October 30, 2013


How the Alger Hiss Case Explains the Tea Party (Cass R. Sunstein, Oct 29, 2013, Bloomberg)

The Hiss case casts light on why conservatives and liberals are suspicious of each other, on their different attitudes toward elitism, on their understandings of patriotism and on the parallel universes in which they seem to live. [...]

The conviction was stunning, for Hiss had been a member of the nation's liberal elite. A graduate of Harvard Law School and a law clerk for the revered Supreme Court Justice Oliver Wendell Holmes, he held positions of authority in the Agriculture, Justice and State departments. He was tall, handsome, elegant, gracious, even dashing.

At his 1949 perjury trial, an extraordinary number of liberal icons served as character witnesses for Hiss, including two Supreme Court justices (Stanley Reed and Felix Frankfurter); John W. Davis, who was the Democratic presidential nominee in 1924; and Adlai Stevenson, who was to become the Democratic nominee for the presidency in 1952 and 1956.

By contrast, Chambers was short, plump and badly dressed. He was a college dropout. After abandoning Communism, he became a conservative and a Christian, and he saw the 20th century as a great battle between Communism on one hand and religious devotion on the other. [...]

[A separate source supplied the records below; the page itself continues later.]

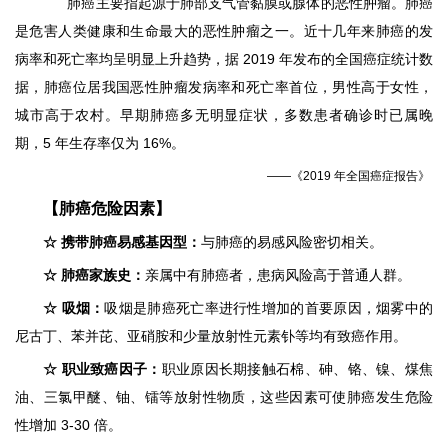
肺癌主要指起源于肺部支气管黏膜或腺体的恶性肿瘤。肺癌
是危害人类健康和生命最大的恶性肿瘤之一。近十几年来肺癌的发
病率和死亡率均呈明显上升趋势，据 2019 年发布的全国癌症统计数
据，肺癌位居我国恶性肿瘤发病率和死亡率首位，男性高于女性，
城市高于农村。早期肺癌多无明显症状，多数患者确诊时已属晚
期，5 年生存率仅为 16%。
——《2019 年全国癌症报告》
【肺癌危险因素】
☆ 携带肺癌易感基因型：
与肺癌的易感风险密切相关。
☆
肺癌家族史：
亲属中有肺癌者，患病风险高于普通人群。
☆
吸烟：
吸烟是肺癌死亡率进行性增加的首要原因，烟雾中的
尼古丁、苯并芘、亚硝胺和少量放射性元素钋等均有致癌作用。
☆
职业致癌因子：
职业原因长期接触石棉、砷、铬、镍、煤焦
油、三氯甲醚、铀、镭等放射性物质，这些因素可使肺癌发生危险
性增加 3-30 倍。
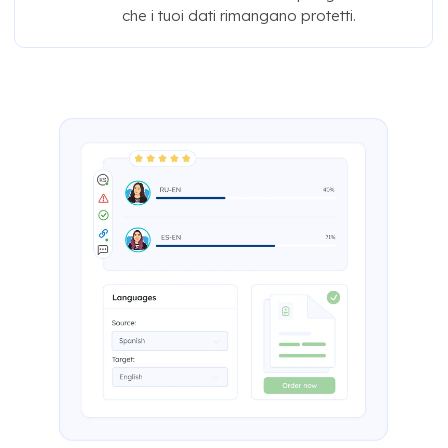
che i tuoi dati rimangano protetti.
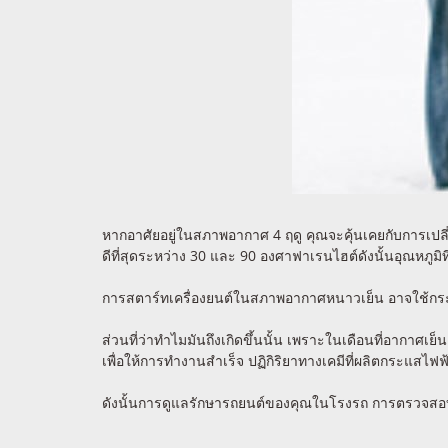
หากอาศัยอยู่ในสภาพอากาศ 4 ฤดู คุณจะคุ้นเคยกับการเป
ดีที่สุดระหว่าง 30 และ 90 องศาฟาเรนไฮต์ดังนั้นอุณหภูมิ
การสตาร์ทเครื่องยนต์ในสภาพอากาศหนาวเย็น อาจใช้กระแ
ส่วนที่ว่าทำไมมันถึงเกิดขึ้นนั้น เพราะในเดือนที่อากาศ
เพื่อให้การทำงานสำเร็จ ปฏิกิริยาทางเคมีที่ผลิตกระแสไฟ
ดังนั้นการดูแลรักษารถยนต์ของคุณในโรงรถ การตรวจสอบแ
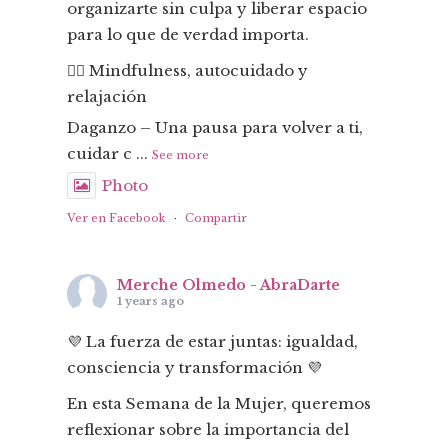
organizarte sin culpa y liberar espacio
para lo que de verdad importa.
🧘‍♀️ Mindfulness, autocuidado y
relajación
Daganzo – Una pausa para volver a ti,
cuidar c
...
See more
Photo
Ver en Facebook
·
Compartir
Merche Olmedo - AbraDarte
1 years ago
💜 La fuerza de estar juntas: igualdad,
consciencia y transformación 💜
En esta Semana de la Mujer, queremos
reflexionar sobre la importancia del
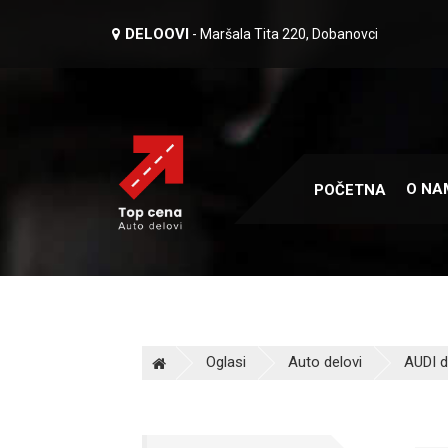
DELOOVI
- Maršala Tita 220, Dobanovci
O NA
POČETNA
Oglasi
Auto delovi
AUDI d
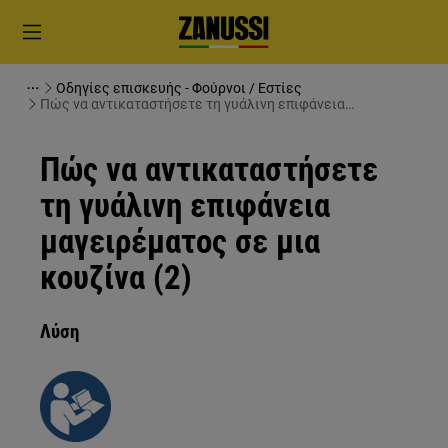
Οδηγίες επισκευής - Φούρνοι / Εστίες
Πώς να αντικαταστήσετε τη γυάλινη επιφάνεια
μαγειρέματος σε μια κουζίνα (2)
Πώς να αντικαταστήσετε
τη γυάλινη επιφάνεια
μαγειρέματος σε μια
κουζίνα (2)
Λύση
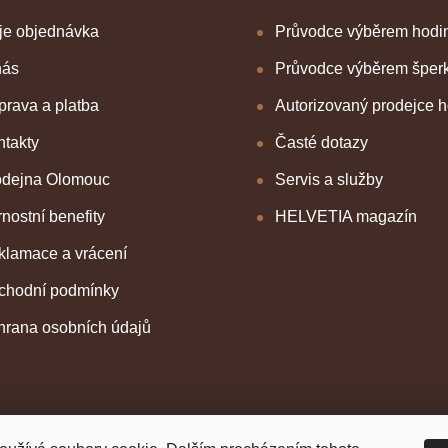
je objednávka
Průvodce výběrem hodi
nás
Průvodce výběrem šper
rava a platba
Autorizovaný prodejce 
takty
Časté dotazy
odejna Olomouc
Servis a služby
nostní benefity
HELVETIA magazín
klamace a vrácení
chodní podmínky
hrana osobních údajů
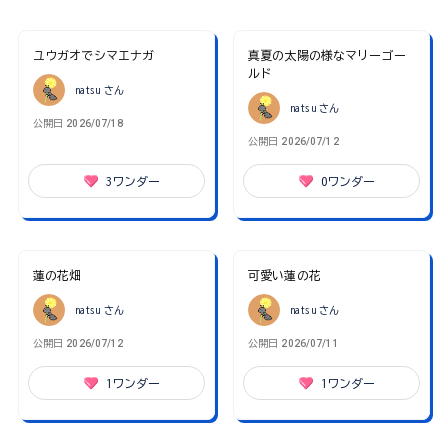
ユウガオでシマエナガ
真夏の太陽の様なマリーゴー
ルド
natsu
さん
natsu
さん
公開日
2026/07/18
公開日
2026/07/12
3
ワンダー
0
ワンダー
蓮の花畑
可愛い蓮の花
natsu
さん
natsu
さん
公開日
2026/07/12
公開日
2026/07/11
1
ワンダー
1
ワンダー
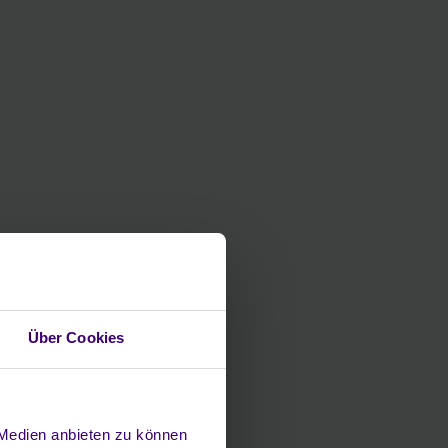
Über Cookies
 Medien anbieten zu können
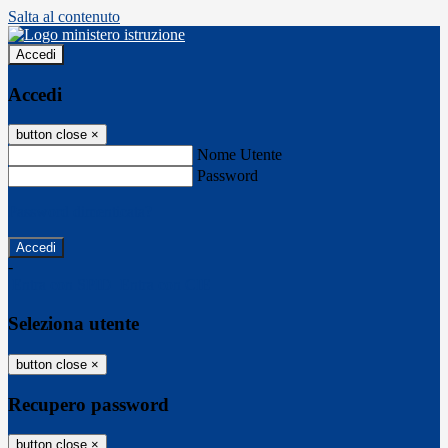
Salta al contenuto
Accedi
Accedi
button close
×
Nome Utente
Password
Password dimenticata?
-
Entra con SPID
Entra con CIE
Seleziona utente
button close
×
Recupero password
button close
×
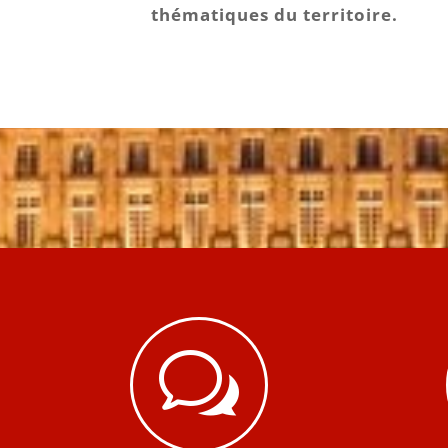
thématiques du territoire.
w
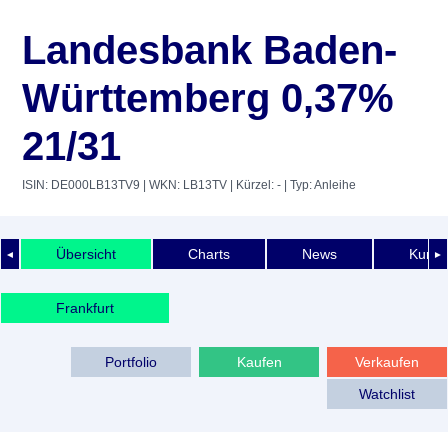
Landesbank Baden-
Württemberg 0,37%
21/31
ISIN: DE000LB13TV9
| WKN: LB13TV
| Kürzel: -
| Typ: Anleihe
Übersicht
Charts
News
Kurshi
◄
►
Frankfurt
Portfolio
Kaufen
Verkaufen
Watchlist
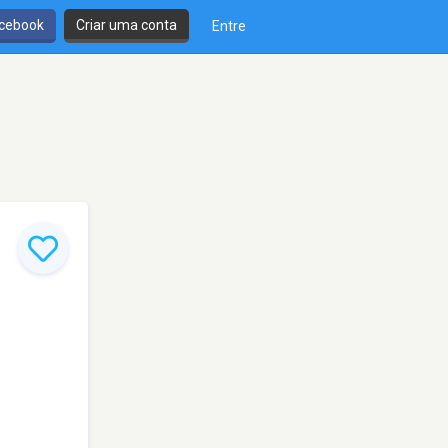
cebook
Criar uma conta
Entre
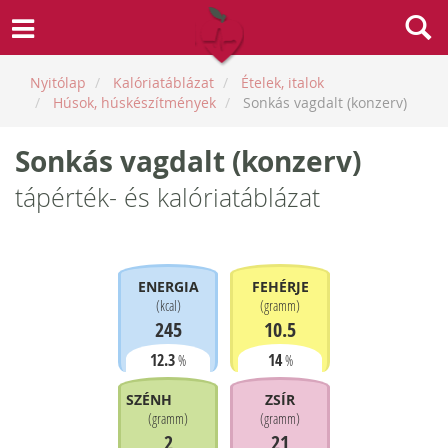
Nyitólap
Kalóriatáblázat
Ételek, italok
Húsok, húskészítmények
Sonkás vagdalt (konzerv)
Sonkás vagdalt (konzerv)
tápérték- és kalóriatáblázat
ENERGIA
FEHÉRJE
(
kcal
)
(
gramm
)
245
10.5
12.3
14
%
%
SZÉNHIDRÁT
ZSÍR
(
gramm
)
(
gramm
)
2
21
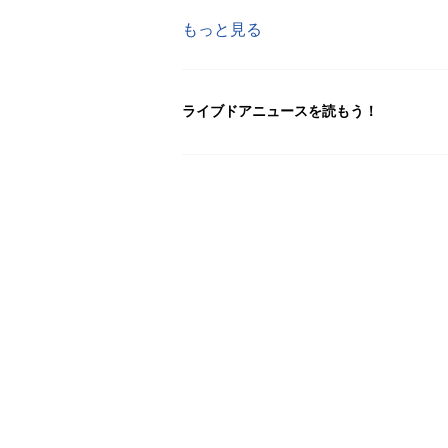
もっと見る
ライブドアニュースを読もう！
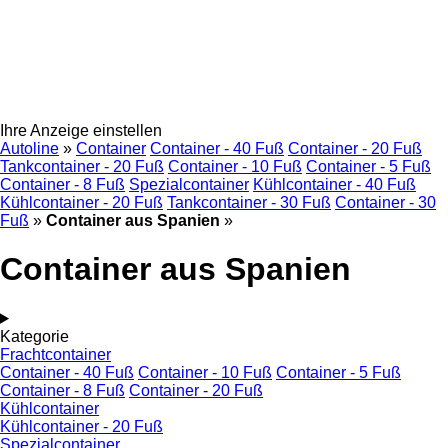
Ihre Anzeige einstellen
Autoline
»
Container
Container - 40 Fuß
Container - 20 Fuß
Tankcontainer - 20 Fuß
Container - 10 Fuß
Container - 5 Fuß
Container - 8 Fuß
Spezialcontainer
Kühlcontainer - 40 Fuß
Kühlcontainer - 20 Fuß
Tankcontainer - 30 Fuß
Container - 30
Fuß
»
Container aus Spanien
»
Container aus Spanien
Kategorie
Frachtcontainer
Container - 40 Fuß
Container - 10 Fuß
Container - 5 Fuß
Container - 8 Fuß
Container - 20 Fuß
Kühlcontainer
Kühlcontainer - 20 Fuß
Spezialcontainer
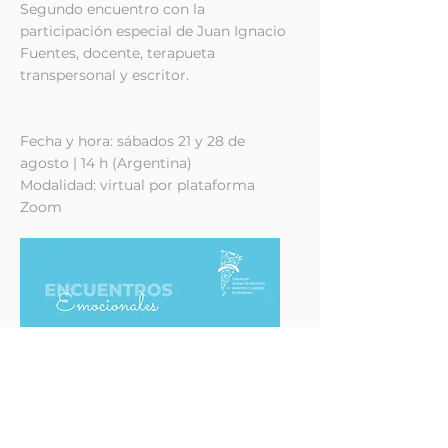
Segundo encuentro con la
participación especial de Juan Ignacio
Fuentes, docente, terapueta
transpersonal y escritor.
Fecha y hora: sábados 21 y 28 de
agosto | 14 h (Argentina)
Modalidad: virtual por plataforma
Zoom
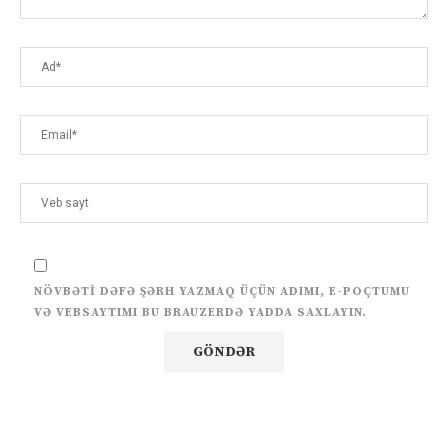
NÖVBƏTI DƏFƏ ŞƏRH YAZMAQ ÜÇÜN ADIMI, E-POÇTUMU
VƏ VEBSAYTIMI BU BRAUZERDƏ YADDA SAXLAYIN.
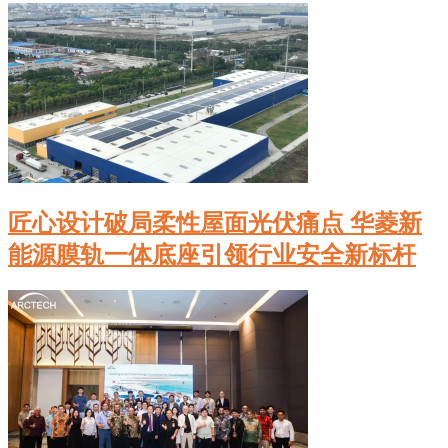
匠心设计破局柔性屋面光伏痛点 华菱新
能源膜轨一体底座引领行业安全新标杆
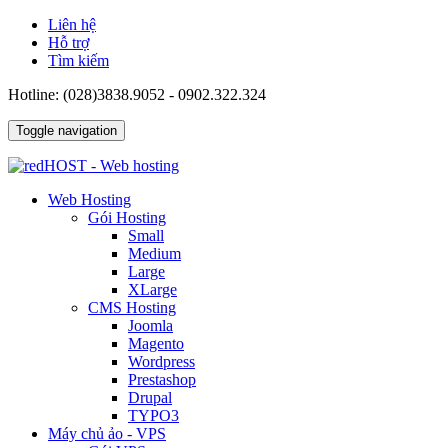
Liên hệ
Hỗ trợ
Tìm kiếm
Hotline: (028)3838.9052 - 0902.322.324
Toggle navigation
Web Hosting
Gói Hosting
Small
Medium
Large
XLarge
CMS Hosting
Joomla
Magento
Wordpress
Prestashop
Drupal
TYPO3
Máy chủ ảo - VPS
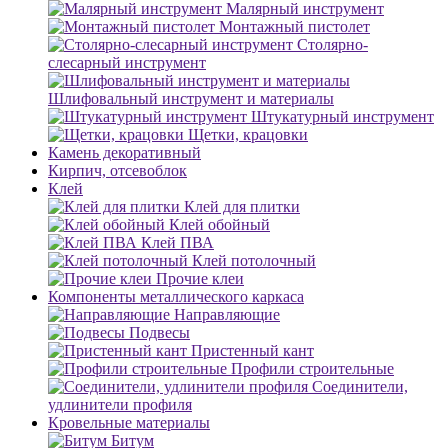
Малярный инструмент
Монтажный пистолет
Столярно-
слесарный инструмент
Шлифовальный инструмент и материалы
Штукатурный инструмент
Щетки, крацовки
Камень декоративный
Кирпич, отсевоблок
Клей
Клей для плитки
Клей обойный
Клей ПВА
Клей потолочный
Прочие клеи
Компоненты металлического каркаса
Направляющие
Подвесы
Пристенный кант
Профили строительные
Соединители,
удлинители профиля
Кровельные материалы
Битум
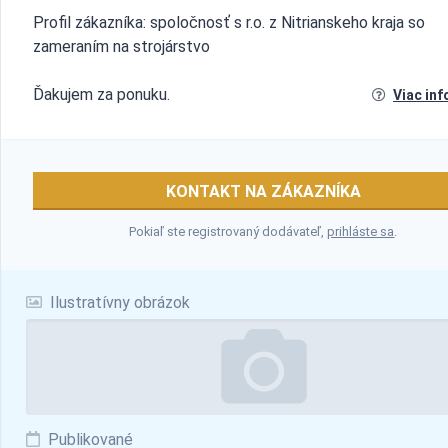
Profil zákazníka: spoločnosť s r.o. z Nitrianskeho kraja so
zameraním na strojárstvo
Ďakujem za ponuku.
Viac inf
KONTAKT NA ZÁKAZNÍKA
Pokiaľ ste registrovaný dodávateľ,
prihláste sa
.
Ilustratívny obrázok
Publikované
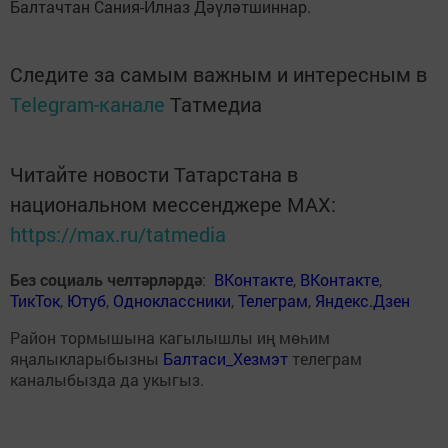
Балтачтан Сания-Илназ Дәүләтшиннар.
Следите за самым важным и интересным в
Telegram-канале
Татмедиа
Читайте новости Татарстана в
национальном мессенджере MАХ:
https://max.ru/tatmedia
Без социаль челтәрләрдә
:
ВКонтакте
,
ВКонтакте
,
ТикТок
,
Ютуб
,
Одноклассники
,
Телеграм
,
Яндекс.Дзен
Район тормышына кагылышлы иң мөһим
яңалыкларыбызны
Балтаси_Хезмэт
телеграм
каналыбызда да укыгыз.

Most of those who have carefully studied the case, and who have explored evidence emerging long after the trial itself, have concluded that Chambers was telling the truth and that Hiss did indeed perjure himself. But the legacy of the case extends well beyond the issue of Hiss's guilt.

Yes, it's not just that Hiss was guilty, which liberals refused to acknowledge until the Venona transcripts became public, if at all, but that the Ivy Leaguers accusser was a commoner and a Christian to boot.  

The target of the essay is ostensibly the Tea Party but the shot lands on the Left.